Task prompt: Reproduce each of the lines word for word.

Records provided:
--------------------------------
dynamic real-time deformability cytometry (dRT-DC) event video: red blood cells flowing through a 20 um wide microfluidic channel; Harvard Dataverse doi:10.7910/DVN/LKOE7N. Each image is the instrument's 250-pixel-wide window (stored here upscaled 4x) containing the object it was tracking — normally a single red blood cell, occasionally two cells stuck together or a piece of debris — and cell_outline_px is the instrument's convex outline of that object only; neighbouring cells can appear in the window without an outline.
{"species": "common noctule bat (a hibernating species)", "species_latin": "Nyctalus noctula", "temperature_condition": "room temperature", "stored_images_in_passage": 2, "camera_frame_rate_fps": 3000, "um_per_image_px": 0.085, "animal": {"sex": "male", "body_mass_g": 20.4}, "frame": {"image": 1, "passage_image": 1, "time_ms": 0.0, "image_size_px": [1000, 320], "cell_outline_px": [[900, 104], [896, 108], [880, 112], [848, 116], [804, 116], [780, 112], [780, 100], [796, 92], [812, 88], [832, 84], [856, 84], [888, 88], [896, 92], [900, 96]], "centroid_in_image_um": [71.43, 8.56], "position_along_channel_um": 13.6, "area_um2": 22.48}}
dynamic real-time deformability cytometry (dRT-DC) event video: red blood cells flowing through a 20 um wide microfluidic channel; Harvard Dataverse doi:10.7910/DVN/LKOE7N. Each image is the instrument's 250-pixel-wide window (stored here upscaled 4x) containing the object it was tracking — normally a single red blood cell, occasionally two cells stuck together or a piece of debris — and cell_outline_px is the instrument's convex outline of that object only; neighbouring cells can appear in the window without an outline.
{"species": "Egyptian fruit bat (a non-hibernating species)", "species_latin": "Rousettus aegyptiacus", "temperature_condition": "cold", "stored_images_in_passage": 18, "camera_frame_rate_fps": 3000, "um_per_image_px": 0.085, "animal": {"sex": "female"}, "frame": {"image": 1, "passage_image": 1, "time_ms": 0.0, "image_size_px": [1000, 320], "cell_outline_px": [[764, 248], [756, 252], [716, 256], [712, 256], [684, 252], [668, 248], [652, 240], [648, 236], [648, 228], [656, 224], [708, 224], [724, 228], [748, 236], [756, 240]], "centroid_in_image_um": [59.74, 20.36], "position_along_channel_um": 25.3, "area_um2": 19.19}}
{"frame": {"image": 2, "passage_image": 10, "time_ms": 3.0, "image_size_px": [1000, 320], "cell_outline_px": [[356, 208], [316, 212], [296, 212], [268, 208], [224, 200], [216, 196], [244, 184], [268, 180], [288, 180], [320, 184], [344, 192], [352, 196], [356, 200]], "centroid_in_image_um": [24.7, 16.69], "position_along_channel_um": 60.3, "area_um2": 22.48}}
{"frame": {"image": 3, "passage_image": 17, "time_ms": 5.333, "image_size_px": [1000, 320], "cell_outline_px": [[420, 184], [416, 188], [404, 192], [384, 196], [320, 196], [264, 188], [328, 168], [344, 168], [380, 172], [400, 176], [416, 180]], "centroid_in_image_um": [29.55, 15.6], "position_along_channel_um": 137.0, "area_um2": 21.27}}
--------------------------------
The result:
dynamic real-time deformability cytometry (dRT-DC) event video: red blood cells flowing through a 20 um wide microfluidic channel; Harvard Dataverse doi:10.7910/DVN/LKOE7N. Each image is the instrument's 250-pixel-wide window (stored here upscaled 4x) containing the object it was tracking — normally a single red blood cell, occasionally two cells stuck together or a piece of debris — and cell_outline_px is the instrument's convex outline of that object only; neighbouring cells can appear in the window without an outline.
{"species": "common noctule bat (a hibernating species)", "species_latin": "Nyctalus noctula", "temperature_condition": "room temperature", "stored_images_in_passage": 2, "camera_frame_rate_fps": 3000, "um_per_image_px": 0.085, "animal": {"sex": "male", "body_mass_g": 20.4}, "frame": {"image": 1, "passage_image": 1, "time_ms": 0.0, "image_size_px": [1000, 320], "cell_outline_px": [[900, 104], [896, 108], [880, 112], [848, 116], [804, 116], [780, 112], [780, 100], [796, 92], [812, 88], [832, 84], [856, 84], [888, 88], [896, 92], [900, 96]], "centroid_in_image_um": [71.43, 8.56], "position_along_channel_um": 13.6, "area_um2": 22.48}}
dynamic real-time deformability cytometry (dRT-DC) event video: red blood cells flowing through a 20 um wide microfluidic channel; Harvard Dataverse doi:10.7910/DVN/LKOE7N. Each image is the instrument's 250-pixel-wide window (stored here upscaled 4x) containing the object it was tracking — normally a single red blood cell, occasionally two cells stuck together or a piece of debris — and cell_outline_px is the instrument's convex outline of that object only; neighbouring cells can appear in the window without an outline.
{"species": "Egyptian fruit bat (a non-hibernating species)", "species_latin": "Rousettus aegyptiacus", "temperature_condition": "cold", "stored_images_in_passage": 18, "camera_frame_rate_fps": 3000, "um_per_image_px": 0.085, "animal": {"sex": "female"}, "frame": {"image": 1, "passage_image": 1, "time_ms": 0.0, "image_size_px": [1000, 320], "cell_outline_px": [[764, 248], [756, 252], [716, 256], [712, 256], [684, 252], [668, 248], [652, 240], [648, 236], [648, 228], [656, 224], [708, 224], [724, 228], [748, 236], [756, 240]], "centroid_in_image_um": [59.74, 20.36], "position_along_channel_um": 25.3, "area_um2": 19.19}}
{"frame": {"image": 2, "passage_image": 10, "time_ms": 3.0, "image_size_px": [1000, 320], "cell_outline_px": [[356, 208], [316, 212], [296, 212], [268, 208], [224, 200], [216, 196], [244, 184], [268, 180], [288, 180], [320, 184], [344, 192], [352, 196], [356, 200]], "centroid_in_image_um": [24.7, 16.69], "position_along_channel_um": 60.3, "area_um2": 22.48}}
{"frame": {"image": 3, "passage_image": 17, "time_ms": 5.333, "image_size_px": [1000, 320], "cell_outline_px": [[420, 184], [416, 188], [404, 192], [384, 196], [320, 196], [264, 188], [328, 168], [344, 168], [380, 172], [400, 176], [416, 180]], "centroid_in_image_um": [29.55, 15.6], "position_along_channel_um": 137.0, "area_um2": 21.27}}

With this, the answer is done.